Linus Pauling. Letter to Warren Weaver. March 6, 1937.
"[Delbrück's] training in physics is good and he attacks biological problems in a
sensible way. He understands their nature, whereas Dr. Wrinch does not."
Linus Pauling. Letter to Warren Weaver. February 23, 1938.
"It has been recognized by workers in the field of modern structural chemistry that
the lack of conformity of the cyclol structures with the rules found to hold for simple
molecules makes it very improbable that any protein molecules contain structural elements
of the cyclol type."
Linus Pauling Carl G. Niemann. "The structure of proteins." Journal of the American Chemical Society, 61, 1860-1867. 1939.

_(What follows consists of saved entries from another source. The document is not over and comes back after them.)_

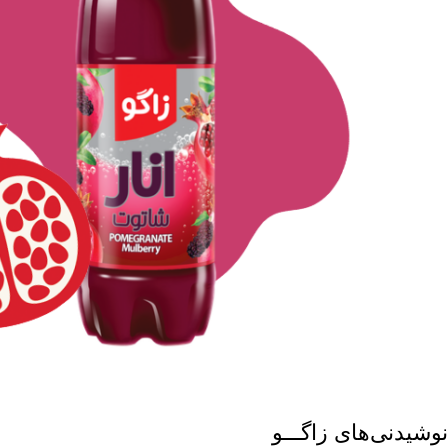
نوشیدنی‌های زاگـــو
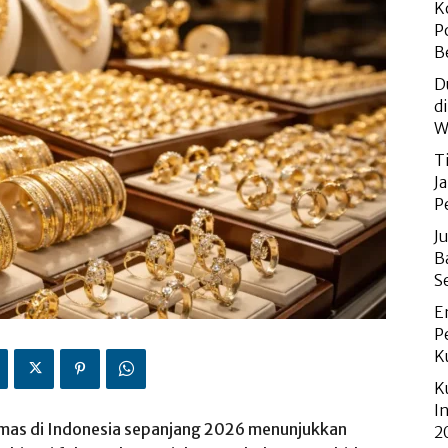
K
P
B
D
d
W
T
J
P
J
B
S
E
P
K
K
I
emas di Indonesia sepanjang 2026 menunjukkan
2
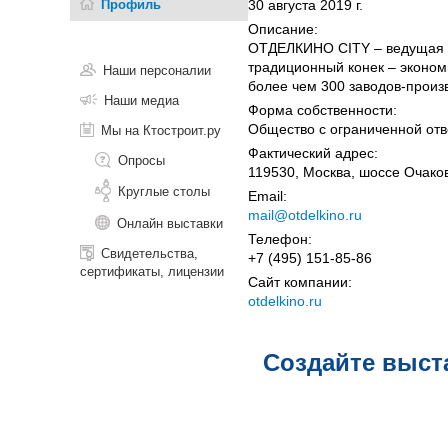
Профиль
30 августа 2019 г.
Описание:
ОТДЕЛКИНО CITY – ведущая р
традиционный конек – эконо
Наши персоналии
более чем 300 заводов-произ
Наши медиа
Форма собственности:
Общество с ограниченной отв
Мы на Ктостроит.ру
Фактический адрес:
Опросы
119530, Москва, шоссе Очаков
Круглые столы
Email:
mail@otdelkino.ru
Онлайн выставки
Телефон:
Свидетельства,
+7 (495) 151-85-86
сертификаты, лицензии
Сайт компании:
otdelkino.ru
Создайте выст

"Deeply inspired by D'Arcy Thompson's ideas on form, Wrinch capitalized on topological
considerations. She proposed during the mid-1930s a honeycomb-like cage structure,
a cyclol, for native globular proteins. That the cyclol consisted of 288 amino acid
residues - and thus supposedly offered yet another independent source of evidence
for the Svedberg and Bergmann-Niemann units - only served to enhance the 'hypnotic
power of numerology."
Lily E. Kay. The Molecular Vision of Life: Caltech, The Rockefeller Foundation and the Rise of
the New Biology (New York: Oxford University Press). 1993.